On Tue, 19 May 2009 15:36:35 -0700 Aaron Rubin <aaron.rubin@4dtechnology.com> wrote:
On Tue, May 19, 2009 at 10:51 AM, Mike Meyer <mwm@mired.org> wrote:
On May 19, 2009, at 12:43, Aaron Rubin <aaron.rubin@4dtechnology.com> wrote:
I realize that this is a religious debate which has gone on for many centuries. I appeal to the scientific aspects, with a distinct avoidance of preference and emotion. Preference might be easily explained by "right brain" vs "left brain" preference, but either way, it is merely a preference and I want to stick to facts. Here is a list I have compiled of facts which support a wider than 80 character line width standard (in Python, specifically). Please add to them, subtract from them, or add to the other side of the debate, but please avoid the usage of the word "readable" (which implies preference), unless you are referring to a scientific study of readability, which would be great.
Most of you points don't stand up under inestigation. Of course, negating them doesn't support am 80 character limit by itself.
1) Python is three things which the standard was not designed for: One: Object Oriented. Two: Not Hungarian notation Three: Mandatorily uses *whitespace* as its defintion for code blocks.

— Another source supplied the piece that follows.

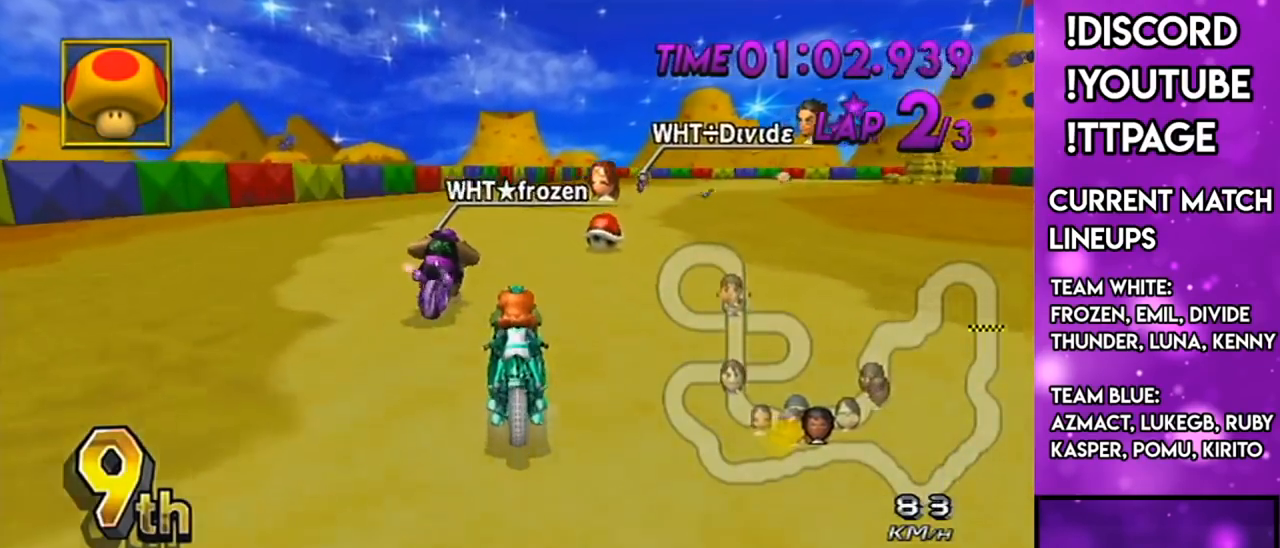
{"buttons": ["A", "R1"], "left_stick": "left", "right_stick": "center", "events": [[83, "left_stick", "up-right"], [284, "left_stick", "center"], [350, "left_stick", "left"]]}
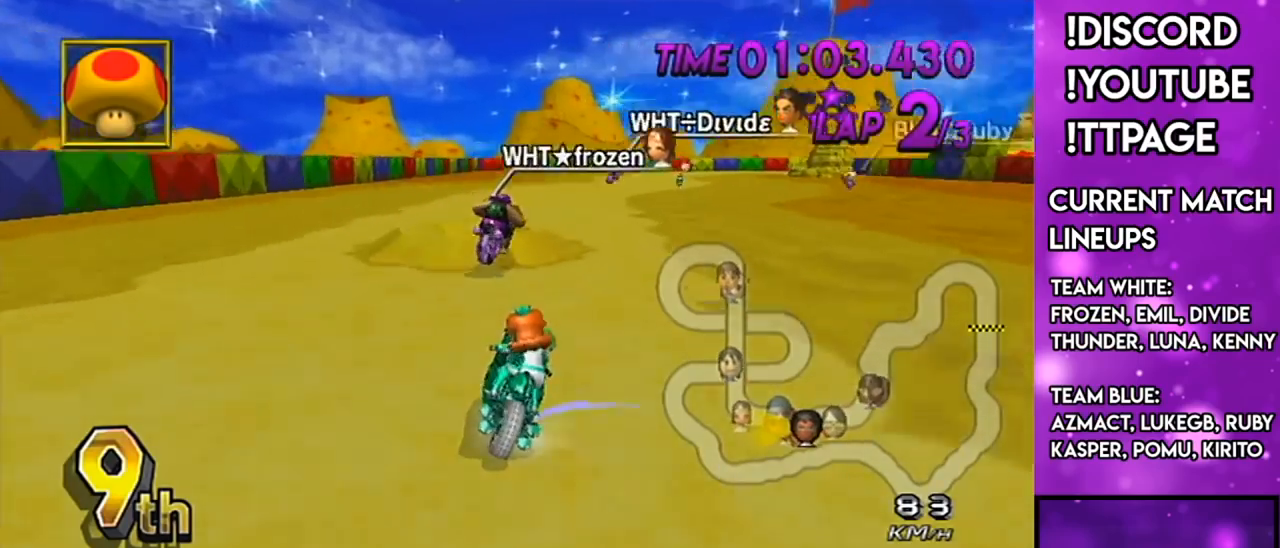
{"buttons": ["A"], "left_stick": "center", "right_stick": "center", "events": [[66, "left_stick", "right"], [266, "left_stick", "center"], [283, "L1", "down"], [283, "right_stick", "left"], [333, "L1", "up"], [333, "R1", "up"], [333, "right_stick", "center"], [400, "DPAD_UP", "down"], [450, "DPAD_UP", "up"], [450, "left_stick", "down-right"], [500, "left_stick", "center"]]}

Let me explain each one in a bit more detail: Object Oriented: Because it is not functional-style programming, but instead OO, you have to give defintion as to what object type you are using before using it. This makes definitions and usage longer than in functional programming (when 80 character widths were invented). PhazeMonkey.Hardware.FrameSource.Abstract.Framegrabber is an example (and not an extreme one) of a class (55 characters already) in a rather large code base.
This type of reference is considered by some to be bad style. See the "Law of Demeter" for more information.
The Law of Demeter applies to objects referenced second-hand. The class name given is an example of a hierarchy of modules, not one class reaching through a second class to get at the class members it uses.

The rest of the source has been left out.